Кругом раздались смешки. Даже Ася поняла, что речь идет вовсе не об узле с платьями. Эх, знал бы Поль, насколько низко пал он сейчас во мнении «Аннеточки», наверное, подумал бы, прежде чем говорить. Но словно бес его подзудил, не иначе!
А Хромоног был просто вне себя, ну словно замороженный злым ветром. Ася даже встревожилась: как бы не затеял драку! Погладила по руке – Леха сразу оттаял, даже улыбнулся:
– Да ты что, Ас… Анечка? Неужто мне эту ерунду не поднять?
Поднял узел легко, так же легко пронес несколько шагов, да вот беда – «узлище» оказался увязан плохо! Развалился – и на грязный пол посыпались юбки, роброны, корсажи, еще не пристегнутые к платьям рукава…
Ася посмотрела на них – и почему-то стало так тревожно на душе!
– Эх, матушка! – презрительно воскликнул Бурбон. – Да ведь это Маргошкины платья. Помните, она их откуда-то приволокла, а надеть ни разу не надела: уехала куда-то, говорила, на время, в вышло, что с концом.
– Ну так вот, она их не забрала, как мы думали, а всего лишь спрятала, – гордо сообщила Маркизова. – Она спрятала, а я нашла.

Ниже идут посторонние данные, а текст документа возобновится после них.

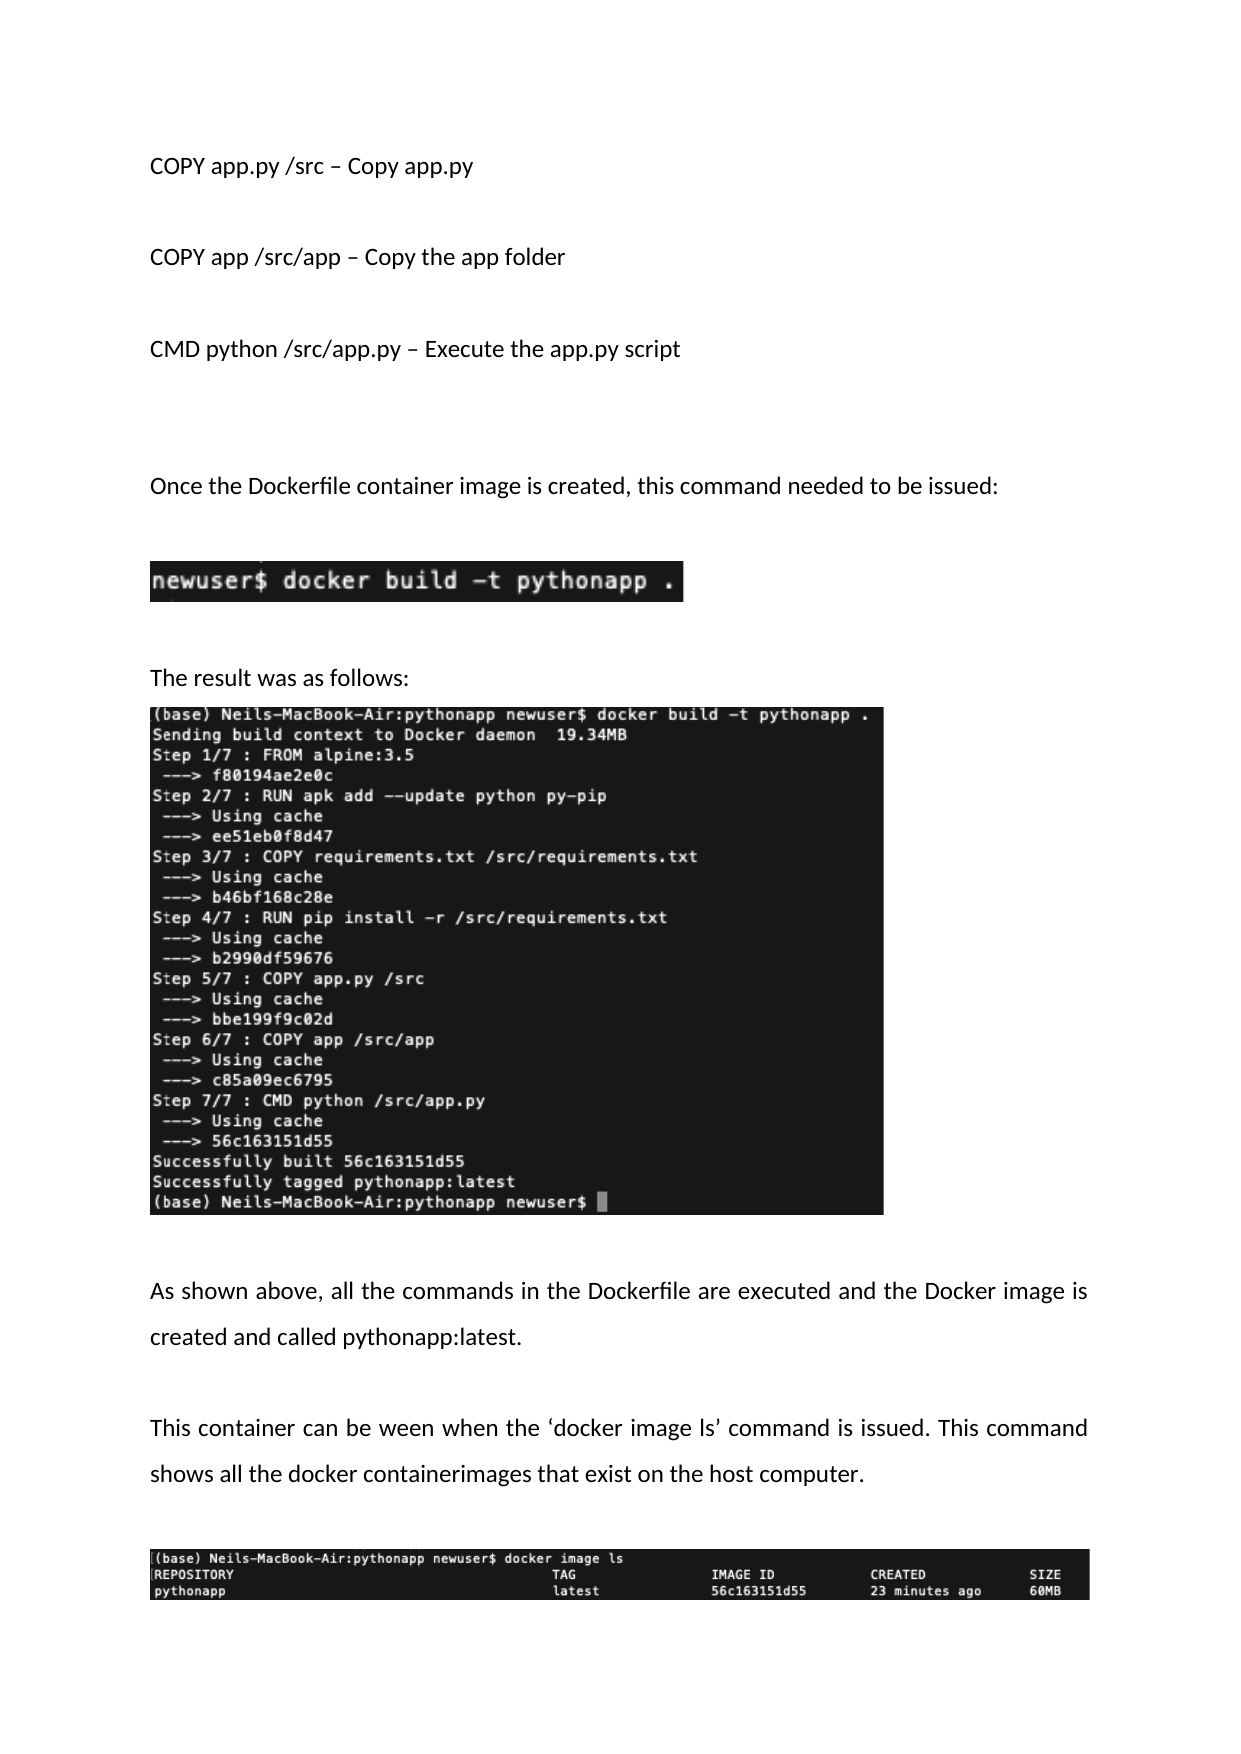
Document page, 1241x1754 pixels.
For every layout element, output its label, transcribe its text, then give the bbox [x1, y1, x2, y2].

picture [150, 1549, 1090, 1600]
text CMD python /src/app.py – Execute the app.py script [150, 333, 1090, 363]
text As shown above, all the commands in the Dockerfile are executed and the Docker image is created and called pythonapp:latest. [150, 1275, 1090, 1351]
text COPY app.py /src – Copy app.py [150, 150, 1090, 181]
text This container can be ween when the ‘docker image ls’ command is issued. This command shows all the docker containerimages that exist on the host computer. [150, 1412, 1090, 1488]
text COPY app /src/app – Copy the app folder [150, 241, 1090, 272]
text Once the Dockerfile container image is created, this command needed to be issued: [150, 470, 1090, 501]
picture [150, 707, 884, 1215]
picture [150, 561, 684, 602]
text The result was as follows: [150, 662, 1090, 693]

Значит, все это добро теперь мое.
– Ах какое добро, гляньте! – воскликнула Боярская. Голос ее дрожал от ненависти и зависти. – Такие фасоны небось при царе Горохе в ходу были! Старье! Старье, мышами изгрызенное! А колер какой у этих нарядов! Такой колер только на помойках разыскать можно, да и то лишь хорошенько постаравшись. Теперь и наименования колеров этих почти забыты, они только на посмех людям! Знаете, как вот этот цвет назывался? Драконьей зелени! А этот – маргаритовый! Со смеху помереть можно!
У Аси вдруг подогнулись ноги. Она села где стояла и куда попало… оказалось, что на табурет, вовремя подсунутый проворным Хромоногом.

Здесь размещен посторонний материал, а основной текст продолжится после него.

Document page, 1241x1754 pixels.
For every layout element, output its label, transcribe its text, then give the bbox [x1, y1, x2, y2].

Леха смотрел на Асю испуганно, а она не могла отвязаться от воспоминания, которое вдруг всплыло в голове – нет, вспыхнуло и обожгло ее.
…Тогда, в Широкополье, перебирая Асино приданое, добродушная толстуха Антонида воскликнула: «Эх, сколько одежи парчовой у нас по сундукам на чердаке было припрятано! Ангелина Никитична, матушка Гаврилы Семеновича, не велела, помирая, свое добро выбрасывать. Как чувствовала! Теперь одежу ту можно отыскать, отчистить да перекроить на новый салтык. А иные наряды и перекраивать не надобно. Ах, как же помнится один роброн старой барыни! У нее были яркие такие одеяния: альмандиновые, драконьей зелени, маргаритовые, как в те времена говорили, но мне пуще всех нравилось гридеперлевое, поверх коего для яркости накидывали шелковую шаль багрецовую… Помню, когда старая барыня померла и я после похорон ее наряды в сундуки укладывала, так тот роброн и шаль вместе положила поверх прочих. Как бы он тебе пристал, Асенька… Восторг, истинный восторг!»
А Марфа на смех ее подняла: мол, в тех сундуках небось одно старье заплесневелое, вонючее да молью траченное.
Антонида обиделась на эти слова: она постоянно вещи в сундуке перебирала да проветривала, а потом со вздохом сообщила, что все добро старой барыни пропало бесследно. И сердито добавила:
«Небось продали, когда зубы на полку клали. Либо актеркам свез наш-то любитель…»
Ох как зыркнула на нее тогда Марфа! Ох как виновато засуетилась Антонида!